ANDERSON: It sounds like you anticipate that your exchange will be linking up with others throughout the state. What additional security issues does that raise?
KOCH: Yes, we very much anticipate that our health information exchange will link up with others throughout the state and, of course, here in New York City....
So of course we're going to need to link up with other health information exchanges throughout the state and even in other states because patients come to New York City for business and for care. In order to really improve the care of these patients, you need to get data from lots of different places. So it's not even just security issues that you need to address when you think about all of those interactions. It's the identification of the patients from different hubs and the identification of the users to make sure that the users here have proper access to not just the data that was originally from BHIX but from these other information organizations and exchanges as well.
So we're very actively participating in statewide work to start discussing those issues with our colleagues. But that's definitely a work in progress and something that's requiring a lot of effort for everyone to work on together.
ANDERSON: Finally, what advice on privacy and security issues would you give to other HIEs that are just in the formative stages based on your experience so far?
KOCH: It's absolutely central to everything that the health information exchange does to be able to think of the privacy and security domain as they relate to every new function and technical feature that is deployed. To think of it as an afterthought is a real mistake.

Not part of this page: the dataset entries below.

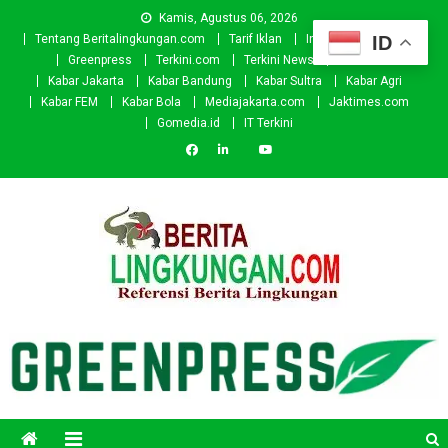
Skip
Kamis, Agustus 06, 2026
to
ID
Tentang Beritalingkungan.com
Tarif Iklan
Investor
Donasi
content
Greenpress
Terkini.com
Terkini News
Kabar.id
Kabar Jakarta
Kabar Bandung
Kabar Sultra
Kabar Agri
Kabar FEM
Kabar Bola
Mediajakarta.com
Jaktimes.com
Gomedia.id
IT Terkini
Beritalingkungan.com
Situs Berita Lingkungan Indonesia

One of the strengths of BHIX actually was that in every bit of technical build we wove in not only the privacy and security kind of perspective but also the clinical perspective to make sure that they were all aligned at the same time so that the technical folks don't build in a bubble. That's going to be essential for anyone going forward.
As we think of the National Health Information Network that's really developing across the country, we really need to make sure that the privacy and security issues that get resolved in each region, in each state, harmonize with one another so that we actually can effectuate the kind of exchange that we need to do across the country. Because the worst thing that would happen would be that there would be bubbles and silos of places where you could exchange data but not really take it to the next level, which will really bring the most value.
ANDERSON: Thanks, Irene. We've been talking today with Irene Koch of the Brooklyn Health Information Exchange. This is Howard Anderson. Thanks so much for listening.